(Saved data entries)

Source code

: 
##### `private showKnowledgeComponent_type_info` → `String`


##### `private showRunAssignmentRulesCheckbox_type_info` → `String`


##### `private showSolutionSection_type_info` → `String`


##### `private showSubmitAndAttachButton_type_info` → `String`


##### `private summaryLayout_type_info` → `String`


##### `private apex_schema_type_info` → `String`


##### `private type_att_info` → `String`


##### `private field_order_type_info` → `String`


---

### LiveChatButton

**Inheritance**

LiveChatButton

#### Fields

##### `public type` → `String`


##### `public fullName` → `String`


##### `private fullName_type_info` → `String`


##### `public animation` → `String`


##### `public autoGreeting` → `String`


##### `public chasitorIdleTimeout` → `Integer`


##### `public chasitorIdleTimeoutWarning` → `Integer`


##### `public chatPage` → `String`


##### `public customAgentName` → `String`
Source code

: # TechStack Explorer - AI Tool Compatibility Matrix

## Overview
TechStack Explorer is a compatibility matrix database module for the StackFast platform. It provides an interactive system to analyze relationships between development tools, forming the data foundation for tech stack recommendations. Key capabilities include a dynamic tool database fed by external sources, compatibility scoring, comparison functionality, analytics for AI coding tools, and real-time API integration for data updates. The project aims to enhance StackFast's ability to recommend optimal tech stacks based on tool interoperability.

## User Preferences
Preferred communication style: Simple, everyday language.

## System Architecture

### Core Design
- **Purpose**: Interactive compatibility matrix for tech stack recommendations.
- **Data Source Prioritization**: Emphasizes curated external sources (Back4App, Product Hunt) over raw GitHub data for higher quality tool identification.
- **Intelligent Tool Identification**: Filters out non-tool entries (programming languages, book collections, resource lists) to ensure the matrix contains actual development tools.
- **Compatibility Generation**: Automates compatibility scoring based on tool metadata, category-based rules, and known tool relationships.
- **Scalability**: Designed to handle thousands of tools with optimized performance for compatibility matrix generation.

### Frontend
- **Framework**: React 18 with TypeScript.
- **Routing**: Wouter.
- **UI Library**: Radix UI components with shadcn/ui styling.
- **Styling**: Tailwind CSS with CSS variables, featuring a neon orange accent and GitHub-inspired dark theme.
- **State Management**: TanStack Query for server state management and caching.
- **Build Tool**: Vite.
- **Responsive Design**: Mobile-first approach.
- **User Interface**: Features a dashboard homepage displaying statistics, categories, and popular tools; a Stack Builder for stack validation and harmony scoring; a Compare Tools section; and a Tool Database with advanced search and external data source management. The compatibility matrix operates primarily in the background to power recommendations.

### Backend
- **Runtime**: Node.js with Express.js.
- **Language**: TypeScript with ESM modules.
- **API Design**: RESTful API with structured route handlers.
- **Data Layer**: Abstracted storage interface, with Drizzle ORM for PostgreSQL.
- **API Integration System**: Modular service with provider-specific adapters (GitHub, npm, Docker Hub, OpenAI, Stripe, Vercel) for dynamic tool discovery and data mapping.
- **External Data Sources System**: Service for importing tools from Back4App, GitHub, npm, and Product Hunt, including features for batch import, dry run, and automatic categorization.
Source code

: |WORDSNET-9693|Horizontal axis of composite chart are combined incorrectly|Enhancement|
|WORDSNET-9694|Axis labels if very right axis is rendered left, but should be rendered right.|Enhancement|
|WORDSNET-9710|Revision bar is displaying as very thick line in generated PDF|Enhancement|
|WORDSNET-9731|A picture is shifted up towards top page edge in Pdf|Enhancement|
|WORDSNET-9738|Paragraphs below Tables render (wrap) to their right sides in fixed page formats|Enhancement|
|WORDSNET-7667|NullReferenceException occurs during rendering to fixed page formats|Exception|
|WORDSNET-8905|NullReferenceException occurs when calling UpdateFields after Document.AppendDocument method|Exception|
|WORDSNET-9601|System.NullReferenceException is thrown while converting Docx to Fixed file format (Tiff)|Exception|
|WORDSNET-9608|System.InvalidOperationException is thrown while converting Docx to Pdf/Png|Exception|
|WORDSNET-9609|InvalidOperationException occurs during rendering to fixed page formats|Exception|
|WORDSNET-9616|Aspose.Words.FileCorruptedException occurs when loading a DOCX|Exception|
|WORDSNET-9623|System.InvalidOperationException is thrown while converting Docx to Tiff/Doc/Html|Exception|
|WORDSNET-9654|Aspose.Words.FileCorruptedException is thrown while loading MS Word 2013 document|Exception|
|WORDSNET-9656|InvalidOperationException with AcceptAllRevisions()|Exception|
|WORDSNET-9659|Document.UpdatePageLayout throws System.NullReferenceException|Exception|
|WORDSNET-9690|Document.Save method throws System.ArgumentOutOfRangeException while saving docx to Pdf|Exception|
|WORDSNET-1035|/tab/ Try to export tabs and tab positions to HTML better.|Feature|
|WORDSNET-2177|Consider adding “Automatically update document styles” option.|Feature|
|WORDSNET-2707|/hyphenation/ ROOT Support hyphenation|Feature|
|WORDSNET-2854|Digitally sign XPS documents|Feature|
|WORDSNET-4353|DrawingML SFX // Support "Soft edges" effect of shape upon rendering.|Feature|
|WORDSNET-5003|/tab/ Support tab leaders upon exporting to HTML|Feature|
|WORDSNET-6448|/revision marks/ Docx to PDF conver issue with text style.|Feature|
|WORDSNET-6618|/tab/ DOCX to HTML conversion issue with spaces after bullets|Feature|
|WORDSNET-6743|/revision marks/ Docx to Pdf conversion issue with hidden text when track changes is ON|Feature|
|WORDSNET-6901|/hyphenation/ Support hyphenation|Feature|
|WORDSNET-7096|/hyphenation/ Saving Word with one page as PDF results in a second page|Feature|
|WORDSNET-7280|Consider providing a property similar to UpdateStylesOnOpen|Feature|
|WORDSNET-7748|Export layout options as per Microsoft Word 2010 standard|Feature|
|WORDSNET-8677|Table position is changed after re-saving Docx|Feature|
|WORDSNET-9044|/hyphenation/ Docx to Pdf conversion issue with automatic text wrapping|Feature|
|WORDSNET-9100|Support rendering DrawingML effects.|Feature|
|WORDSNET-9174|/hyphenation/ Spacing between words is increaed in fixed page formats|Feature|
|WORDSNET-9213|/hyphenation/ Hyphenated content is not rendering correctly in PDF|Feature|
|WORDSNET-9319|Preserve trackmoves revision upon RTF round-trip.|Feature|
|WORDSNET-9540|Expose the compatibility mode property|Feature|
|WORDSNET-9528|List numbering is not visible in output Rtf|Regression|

### What you should do
Going back to the entries above, set down exactly the lines that begin at the one with "Word 2013 document|Exception|" and end at the one with "to HTML better.|Feature|", both included, and nothing else.

### Task solution
|WORDSNET-9654|Aspose.Words.FileCorruptedException is thrown while loading MS Word 2013 document|Exception|
|WORDSNET-9656|InvalidOperationException with AcceptAllRevisions()|Exception|
|WORDSNET-9659|Document.UpdatePageLayout throws System.NullReferenceException|Exception|
|WORDSNET-9690|Document.Save method throws System.ArgumentOutOfRangeException while saving docx to Pdf|Exception|
|WORDSNET-1035|/tab/ Try to export tabs and tab positions to HTML better.|Feature|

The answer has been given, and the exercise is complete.